31 Days of Hell: Messiah of Evil (1974) - The Radiance Films 4K-Restoration Special Edition, Reviewed

 

All Images Courtesy: Radiance Films

Messiah of Evil is that rarest, most sought-after type of movie: a truly unique and original, absolutely one-of-a-kind horror film, which taps into something dark and deeply unnerving in our collective psyche. It's the sort of gem that horror-loving cinephiles should be celebrating, alongside the likes of Suspiria and Carnival of Souls, yet it has always remained bafflingly obscure, outside of a devoted but small cult following. It's almost unfair to simply call it a horror movie; it's something much more unusual than that. A poetic and haunting journey into nightmares, and an unlikely hybrid of Antonioni and H.P. Lovecraft, Messiah of Evil is a film that pushes the artistic boundaries of its genre in a way that few American horror films attempt, and all on an incredibly low, drive-in-movie budget. It is a film that demands rediscovery. And now, fortunately, Radiance Films is leading that charge, with a stunning new edition of the film – in both limited-edition and standard variants – boasting a beautiful new 4k restoration. Finally, horror fans everywhere will be able to journey to the eerie dreamscape of Point Dune – so let’s take a look at the film itself, and Radiance’s new disc.


 

THE FILM:

 

On the surface, Messiah of Evil is about a small seaside town which has been overtaken by some sort of evil force that turns its inhabitants into pale, flesh-eating creatures somewhere between vampires and zombies. But that's just on the surface. Really, this is a film about the oppressive, individuality-crushing nature of suburban small-town America, and the dark undertones of hopelessness, panic, and unease lurking below the nostalgia-induced facade of Americana. The villain in the film is the town itself, and the zombies are just what its inhabitants have allowed themselves to become by embracing its hollow lifestyle. The protagonist is a young woman who has come to the town to find her estranged artist father, whose letters to her have become increasingly panicked and ominous. It appears that he has fallen victim to a Lovecraftian force which is reaching out from the sea and taking control of the town’s entire population; but then again, it's equally possible that there's just no room for a unique, artistic personality in this forcibly-ordinary vision of small-town perfection.

▶ **WHAT TO WORK ON**:
According to the review, whom has the protagonist come to the seaside town to find? These items were drawn from a different source than the review.

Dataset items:
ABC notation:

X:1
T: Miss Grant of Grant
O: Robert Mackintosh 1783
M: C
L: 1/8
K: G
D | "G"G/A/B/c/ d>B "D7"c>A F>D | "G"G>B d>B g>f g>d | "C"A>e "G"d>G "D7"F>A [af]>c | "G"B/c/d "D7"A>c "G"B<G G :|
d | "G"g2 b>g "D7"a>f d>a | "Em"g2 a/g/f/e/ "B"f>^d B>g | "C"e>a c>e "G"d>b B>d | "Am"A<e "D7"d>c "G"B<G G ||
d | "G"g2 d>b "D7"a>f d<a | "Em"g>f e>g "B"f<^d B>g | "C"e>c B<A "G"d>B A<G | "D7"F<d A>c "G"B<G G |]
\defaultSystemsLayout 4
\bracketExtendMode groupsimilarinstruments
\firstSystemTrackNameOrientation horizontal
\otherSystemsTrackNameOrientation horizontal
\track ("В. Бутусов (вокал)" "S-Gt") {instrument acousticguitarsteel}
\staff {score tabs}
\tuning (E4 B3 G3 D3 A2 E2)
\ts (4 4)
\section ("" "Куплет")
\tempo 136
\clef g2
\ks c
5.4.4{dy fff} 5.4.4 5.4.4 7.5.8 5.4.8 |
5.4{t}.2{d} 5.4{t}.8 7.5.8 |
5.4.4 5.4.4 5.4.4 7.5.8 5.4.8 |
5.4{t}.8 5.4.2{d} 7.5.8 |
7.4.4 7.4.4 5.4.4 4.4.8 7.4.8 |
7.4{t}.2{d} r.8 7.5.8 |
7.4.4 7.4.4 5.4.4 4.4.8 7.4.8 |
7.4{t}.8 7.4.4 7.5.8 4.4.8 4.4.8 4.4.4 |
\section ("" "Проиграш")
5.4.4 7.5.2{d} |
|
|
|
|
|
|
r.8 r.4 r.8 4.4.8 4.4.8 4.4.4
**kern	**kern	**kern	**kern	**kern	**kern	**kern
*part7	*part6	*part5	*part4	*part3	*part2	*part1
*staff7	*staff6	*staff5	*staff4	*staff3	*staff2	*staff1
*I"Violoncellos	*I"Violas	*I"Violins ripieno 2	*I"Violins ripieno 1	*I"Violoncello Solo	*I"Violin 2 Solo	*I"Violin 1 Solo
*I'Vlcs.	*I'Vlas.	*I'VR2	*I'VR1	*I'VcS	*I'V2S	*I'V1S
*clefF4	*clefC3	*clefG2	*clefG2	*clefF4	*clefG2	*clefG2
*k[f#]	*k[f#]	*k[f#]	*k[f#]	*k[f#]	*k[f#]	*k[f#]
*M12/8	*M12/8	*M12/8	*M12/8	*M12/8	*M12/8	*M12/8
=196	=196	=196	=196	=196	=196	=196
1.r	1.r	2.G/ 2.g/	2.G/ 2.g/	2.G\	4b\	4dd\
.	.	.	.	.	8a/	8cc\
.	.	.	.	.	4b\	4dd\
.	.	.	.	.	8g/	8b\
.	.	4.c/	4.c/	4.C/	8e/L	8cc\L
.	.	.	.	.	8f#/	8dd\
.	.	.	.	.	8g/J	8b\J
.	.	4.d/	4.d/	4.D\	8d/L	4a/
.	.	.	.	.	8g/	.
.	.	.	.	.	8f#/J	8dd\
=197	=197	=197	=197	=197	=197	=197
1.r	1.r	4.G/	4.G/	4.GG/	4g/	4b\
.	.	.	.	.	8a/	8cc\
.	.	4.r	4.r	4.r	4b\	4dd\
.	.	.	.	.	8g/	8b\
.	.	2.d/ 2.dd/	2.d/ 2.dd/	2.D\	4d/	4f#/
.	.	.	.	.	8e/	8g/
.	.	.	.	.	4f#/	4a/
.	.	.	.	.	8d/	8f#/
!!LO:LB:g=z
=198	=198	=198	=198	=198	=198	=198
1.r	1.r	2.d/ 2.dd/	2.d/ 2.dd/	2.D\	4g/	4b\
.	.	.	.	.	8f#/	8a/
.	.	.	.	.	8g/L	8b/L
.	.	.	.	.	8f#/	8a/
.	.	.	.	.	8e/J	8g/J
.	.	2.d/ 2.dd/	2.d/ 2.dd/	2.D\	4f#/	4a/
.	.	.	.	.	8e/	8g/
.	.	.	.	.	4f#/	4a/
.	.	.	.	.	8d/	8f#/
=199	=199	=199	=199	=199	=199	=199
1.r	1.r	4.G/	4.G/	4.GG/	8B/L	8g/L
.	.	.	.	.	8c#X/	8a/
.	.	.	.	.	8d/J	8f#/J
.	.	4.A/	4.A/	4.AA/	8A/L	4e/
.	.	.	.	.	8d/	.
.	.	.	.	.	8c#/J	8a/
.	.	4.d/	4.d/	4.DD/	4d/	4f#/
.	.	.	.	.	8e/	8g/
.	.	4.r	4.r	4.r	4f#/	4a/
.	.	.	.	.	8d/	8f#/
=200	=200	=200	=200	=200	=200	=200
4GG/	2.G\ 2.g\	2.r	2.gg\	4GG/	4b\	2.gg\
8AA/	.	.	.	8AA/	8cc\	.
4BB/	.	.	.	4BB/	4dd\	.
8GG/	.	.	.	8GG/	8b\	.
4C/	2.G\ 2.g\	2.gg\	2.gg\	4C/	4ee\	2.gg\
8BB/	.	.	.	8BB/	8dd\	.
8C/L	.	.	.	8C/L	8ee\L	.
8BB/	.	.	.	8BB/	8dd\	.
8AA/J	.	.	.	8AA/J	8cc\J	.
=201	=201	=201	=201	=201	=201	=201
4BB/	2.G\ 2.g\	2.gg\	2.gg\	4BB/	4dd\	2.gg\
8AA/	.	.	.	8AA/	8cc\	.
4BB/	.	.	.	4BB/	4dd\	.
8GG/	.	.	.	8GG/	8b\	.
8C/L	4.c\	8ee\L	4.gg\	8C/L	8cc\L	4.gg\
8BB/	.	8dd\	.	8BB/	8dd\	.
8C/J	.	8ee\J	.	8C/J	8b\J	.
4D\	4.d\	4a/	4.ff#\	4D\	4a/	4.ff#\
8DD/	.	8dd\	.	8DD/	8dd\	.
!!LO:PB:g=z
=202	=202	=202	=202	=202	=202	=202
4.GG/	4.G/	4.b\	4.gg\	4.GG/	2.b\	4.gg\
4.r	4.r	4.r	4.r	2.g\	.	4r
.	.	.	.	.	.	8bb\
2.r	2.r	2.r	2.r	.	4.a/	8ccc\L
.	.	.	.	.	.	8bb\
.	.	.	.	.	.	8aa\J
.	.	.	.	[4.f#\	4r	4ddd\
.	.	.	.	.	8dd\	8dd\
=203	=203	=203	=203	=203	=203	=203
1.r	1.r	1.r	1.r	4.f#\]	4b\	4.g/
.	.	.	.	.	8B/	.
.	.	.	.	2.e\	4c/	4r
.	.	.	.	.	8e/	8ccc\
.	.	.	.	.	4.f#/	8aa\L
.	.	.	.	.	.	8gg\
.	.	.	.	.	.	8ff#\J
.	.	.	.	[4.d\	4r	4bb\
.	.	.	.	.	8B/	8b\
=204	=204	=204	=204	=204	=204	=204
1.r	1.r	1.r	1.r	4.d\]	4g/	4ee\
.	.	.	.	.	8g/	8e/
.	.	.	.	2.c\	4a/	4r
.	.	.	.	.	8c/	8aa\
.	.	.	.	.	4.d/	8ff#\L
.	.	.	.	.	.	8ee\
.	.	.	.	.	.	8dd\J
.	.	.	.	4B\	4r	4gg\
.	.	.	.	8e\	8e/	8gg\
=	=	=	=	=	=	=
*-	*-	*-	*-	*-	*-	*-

▶ **CORRECT OUTPUT**:
She has come to find her estranged artist father.